Mais cette vague indication laisse un large champ aux conjectures chronologiques ; et, quoique Hésiode parle en passant de la guerre de Troie comme d’un événement ancien, il reste toujours un espace de plusieurs siècles à travers lequel flotte son existence, portée par les uns jusque vers les confins de l’âge héroïque, ramenée par les autres jusque vers l’époque des Olympiades.

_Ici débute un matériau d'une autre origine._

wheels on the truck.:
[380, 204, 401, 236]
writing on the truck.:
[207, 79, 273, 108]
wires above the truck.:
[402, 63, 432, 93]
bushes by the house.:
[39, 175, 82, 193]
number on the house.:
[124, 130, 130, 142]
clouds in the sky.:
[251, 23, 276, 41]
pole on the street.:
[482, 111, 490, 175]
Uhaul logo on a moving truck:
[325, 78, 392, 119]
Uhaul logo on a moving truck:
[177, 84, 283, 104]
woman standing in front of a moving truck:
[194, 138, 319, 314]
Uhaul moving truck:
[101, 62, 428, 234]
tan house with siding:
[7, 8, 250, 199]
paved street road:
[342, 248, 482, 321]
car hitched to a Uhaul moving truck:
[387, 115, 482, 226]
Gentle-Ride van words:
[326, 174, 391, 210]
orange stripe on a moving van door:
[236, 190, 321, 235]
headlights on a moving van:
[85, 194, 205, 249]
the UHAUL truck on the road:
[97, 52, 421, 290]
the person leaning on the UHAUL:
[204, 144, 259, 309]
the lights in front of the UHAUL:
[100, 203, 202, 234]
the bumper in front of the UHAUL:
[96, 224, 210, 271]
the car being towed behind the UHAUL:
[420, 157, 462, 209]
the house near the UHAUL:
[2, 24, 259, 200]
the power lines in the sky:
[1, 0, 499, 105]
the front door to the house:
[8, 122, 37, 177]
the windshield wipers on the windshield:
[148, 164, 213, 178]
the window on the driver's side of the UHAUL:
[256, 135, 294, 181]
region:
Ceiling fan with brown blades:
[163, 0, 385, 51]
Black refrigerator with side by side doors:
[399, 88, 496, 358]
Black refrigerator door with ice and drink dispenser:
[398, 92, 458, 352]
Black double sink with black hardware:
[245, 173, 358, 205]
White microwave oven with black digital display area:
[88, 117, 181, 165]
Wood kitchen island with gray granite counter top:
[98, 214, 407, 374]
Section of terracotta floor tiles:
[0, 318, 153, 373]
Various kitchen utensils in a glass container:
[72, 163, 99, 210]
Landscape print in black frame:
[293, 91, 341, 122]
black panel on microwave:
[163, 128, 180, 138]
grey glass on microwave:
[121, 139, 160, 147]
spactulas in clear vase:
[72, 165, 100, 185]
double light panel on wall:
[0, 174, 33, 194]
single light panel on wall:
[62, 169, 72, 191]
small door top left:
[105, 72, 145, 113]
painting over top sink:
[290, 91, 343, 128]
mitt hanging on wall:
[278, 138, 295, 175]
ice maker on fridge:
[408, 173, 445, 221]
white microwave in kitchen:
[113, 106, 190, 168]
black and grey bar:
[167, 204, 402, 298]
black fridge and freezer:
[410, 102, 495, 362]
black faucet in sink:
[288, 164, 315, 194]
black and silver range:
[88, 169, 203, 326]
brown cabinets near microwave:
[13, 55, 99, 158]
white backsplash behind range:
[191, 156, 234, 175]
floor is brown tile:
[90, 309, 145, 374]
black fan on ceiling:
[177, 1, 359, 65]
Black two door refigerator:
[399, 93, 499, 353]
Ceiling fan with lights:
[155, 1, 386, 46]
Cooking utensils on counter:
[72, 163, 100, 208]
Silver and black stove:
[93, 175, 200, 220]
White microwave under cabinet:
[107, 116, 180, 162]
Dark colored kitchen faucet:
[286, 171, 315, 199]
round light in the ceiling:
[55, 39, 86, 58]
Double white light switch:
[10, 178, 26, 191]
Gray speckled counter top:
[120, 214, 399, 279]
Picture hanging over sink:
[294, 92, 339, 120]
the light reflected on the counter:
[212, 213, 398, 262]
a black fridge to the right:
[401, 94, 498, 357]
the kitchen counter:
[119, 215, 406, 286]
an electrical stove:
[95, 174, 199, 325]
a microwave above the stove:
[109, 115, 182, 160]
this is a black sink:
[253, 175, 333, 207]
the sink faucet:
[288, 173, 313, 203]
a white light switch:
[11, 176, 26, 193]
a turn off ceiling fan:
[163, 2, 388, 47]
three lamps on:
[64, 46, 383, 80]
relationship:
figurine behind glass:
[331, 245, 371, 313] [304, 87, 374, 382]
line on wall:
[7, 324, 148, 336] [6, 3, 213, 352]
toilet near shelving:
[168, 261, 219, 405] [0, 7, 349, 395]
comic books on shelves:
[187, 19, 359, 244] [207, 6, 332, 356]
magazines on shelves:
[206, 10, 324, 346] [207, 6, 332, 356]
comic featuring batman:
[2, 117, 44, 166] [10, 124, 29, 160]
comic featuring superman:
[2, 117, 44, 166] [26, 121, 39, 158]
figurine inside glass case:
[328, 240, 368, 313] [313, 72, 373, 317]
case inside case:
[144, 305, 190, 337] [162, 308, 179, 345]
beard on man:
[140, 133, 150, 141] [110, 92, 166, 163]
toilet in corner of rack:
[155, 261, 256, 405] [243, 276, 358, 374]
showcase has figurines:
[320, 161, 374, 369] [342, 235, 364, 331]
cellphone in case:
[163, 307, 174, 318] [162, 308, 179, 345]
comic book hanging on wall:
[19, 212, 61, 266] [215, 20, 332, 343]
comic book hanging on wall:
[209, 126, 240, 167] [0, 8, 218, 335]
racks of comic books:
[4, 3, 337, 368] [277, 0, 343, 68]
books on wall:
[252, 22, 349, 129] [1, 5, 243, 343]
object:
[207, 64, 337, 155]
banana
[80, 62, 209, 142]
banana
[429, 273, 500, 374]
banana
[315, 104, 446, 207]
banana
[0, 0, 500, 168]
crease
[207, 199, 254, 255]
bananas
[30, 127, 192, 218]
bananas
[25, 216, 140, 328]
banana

Plusieurs prétendent tirer de l’examen de ses ouvrages la preuve qu’il a vécu avant Homère. La langue d’Hésiode est marquée, disent-ils, d’un caractère particulier d’archaïsme ; l’ionien épique s’y trouve mêlé d’éolismes plus fréquents que chez Homère, et les règles même de la quantité ont subi, dans plus d’un vers d’Hésiode, l’influence de la prononciation éolienne. Mais il suffit, pour rendre raison de ces faits, de considérer qu’Hésiode était Éolien, et qu’il a chanté en Béotie, c’est-à-dire au centre même des contrées occupées par les populations éoliennes. La mythologie d’Hésiode, dont on argumente aussi, se rapproche, il est vrai, plus que celle d’Homère, de l’antique religion de la nature. Mais Hésiode, qui compilait, dans sa Théogonie, une sorte de code religieux, a dû recueillir de préférence les symboles les plus clairs, les mythes qui servaient le mieux à son dessein théologique. C’est en remontant aux traditions les plus anciennes, c’est en se rapprochant de la source populaire des inventions religieuses, qu’il a retrouvé la plupart de ces dieux qui ne sont pas connus d’Homère, ou que du moins Homère n’a pas mentionnés. Les conformités d’Hésiode avec Homère ne prouvent pas davantage qu’Hésiode ait rien emprunté au poëte ionien, et qu’il puisse être compté parmi ses successeurs ou ses disciples. Ce qu’ils ont de commun le dialecte épique, les expressions proverbiales, les épithètes appliquées à quelques noms, certaines fins de vers, certaines formules, enfin le mètre poétique, ils l’ont reçu l’un et l’autre des aèdes. Hésiode ne doit rien à Homère. Il a vécu avant Homère peut-être ; peut-être a-t-il vécu après lui : nul ne saurait rien affirmer de positif à ce sujet. Je remarque seulement que la tradition la plus accréditée chez les anciens le faisait contemporain du chantre d’Achille.